- Seybaplaya Location within Campeche Seybaplaya Location within Mexico
- Coordinates: 19°38′22″N 90°41′18″W﻿ / ﻿19.63944°N 90.68833°W
- Country: Mexico
- State: Campeche
- Municipality: Seybaplaya
- Elevation: 4 m (13 ft)

Population (2020)
- • Total: 9,515
- Time zone: UTC−6 (Central (US Central))
- Postal code: 24460
- Area code: 982

= Seybaplaya =

City in the Mexican state of Campeche

Seybaplaya is a city in the Mexican state of Campeche. It is located in the north of the state, 30 km from the state capital Campeche, Camp. It serves as the municipal seat of the municipality of the same name.

The population settles in the northern portion of the small bay bounded to the south by Punta Sihoplaya and to the north by Punta Seybaplaya. Further north, about 3 km, Punta del Morro can be found.

As of 2020, the city of Tenabo had a population of 9,515.

==Point==
In the Yucatán Peninsula, the term Punta is used to designate the formations related to the configuration of the coast. Due to its morphology, it is possible to distinguish two types of points: the ends of the coastal cord that indicate the entrances of the sea towards the estuaries and, on the other hand, the projections of land towards the sea, whether sandy or stony, and that mark a change of direction in the outline of the coastline.

◆ Brief A
According to the Seybaplaya article, how far is Seybaplaya from the state capital?
◆ Brief B
Repeat word for word the stretch of the Seybaplaya article that begins with the words "Population (2020)" and ends with the words "can be found.".

◆ Supplied information
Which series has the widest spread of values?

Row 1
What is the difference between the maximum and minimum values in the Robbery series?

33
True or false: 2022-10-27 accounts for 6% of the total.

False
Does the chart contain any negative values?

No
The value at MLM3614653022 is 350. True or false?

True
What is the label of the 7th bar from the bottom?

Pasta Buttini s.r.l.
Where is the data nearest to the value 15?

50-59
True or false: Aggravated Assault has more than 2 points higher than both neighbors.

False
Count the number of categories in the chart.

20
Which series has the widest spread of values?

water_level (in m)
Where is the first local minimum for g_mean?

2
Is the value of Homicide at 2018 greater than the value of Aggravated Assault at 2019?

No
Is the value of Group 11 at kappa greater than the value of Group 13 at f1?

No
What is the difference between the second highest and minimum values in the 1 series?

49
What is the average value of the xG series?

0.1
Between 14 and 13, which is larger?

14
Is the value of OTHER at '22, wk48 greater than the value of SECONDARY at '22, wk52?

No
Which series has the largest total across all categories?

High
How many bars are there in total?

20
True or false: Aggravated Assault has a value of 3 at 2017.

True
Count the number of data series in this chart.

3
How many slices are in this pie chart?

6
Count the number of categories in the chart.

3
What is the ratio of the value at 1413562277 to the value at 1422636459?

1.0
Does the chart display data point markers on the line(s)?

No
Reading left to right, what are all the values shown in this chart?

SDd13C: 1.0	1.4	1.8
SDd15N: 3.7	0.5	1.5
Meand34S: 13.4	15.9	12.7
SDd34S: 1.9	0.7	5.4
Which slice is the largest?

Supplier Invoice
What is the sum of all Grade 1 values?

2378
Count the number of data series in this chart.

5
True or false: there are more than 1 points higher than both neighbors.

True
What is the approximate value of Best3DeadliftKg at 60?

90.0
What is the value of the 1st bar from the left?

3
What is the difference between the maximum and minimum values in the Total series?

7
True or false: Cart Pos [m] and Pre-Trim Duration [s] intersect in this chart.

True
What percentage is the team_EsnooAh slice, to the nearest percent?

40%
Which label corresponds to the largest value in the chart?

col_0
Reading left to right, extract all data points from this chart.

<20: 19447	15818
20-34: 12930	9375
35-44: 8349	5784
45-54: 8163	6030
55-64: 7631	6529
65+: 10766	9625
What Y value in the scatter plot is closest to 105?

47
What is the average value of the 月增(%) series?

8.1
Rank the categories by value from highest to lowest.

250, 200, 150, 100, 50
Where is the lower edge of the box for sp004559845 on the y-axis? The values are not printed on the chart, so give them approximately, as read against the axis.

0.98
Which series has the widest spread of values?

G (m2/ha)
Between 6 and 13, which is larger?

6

◆ Task solution A
30 km

◆ Task solution B
Population (2020)
- • Total: 9,515
- Time zone: UTC−6 (Central (US Central))
- Postal code: 24460
- Area code: 982

= Seybaplaya =

City in the Mexican state of Campeche

Seybaplaya is a city in the Mexican state of Campeche. It is located in the north of the state, 30 km from the state capital Campeche, Camp. It serves as the municipal seat of the municipality of the same name.

The population settles in the northern portion of the small bay bounded to the south by Punta Sihoplaya and to the north by Punta Seybaplaya. Further north, about 3 km, Punta del Morro can be found.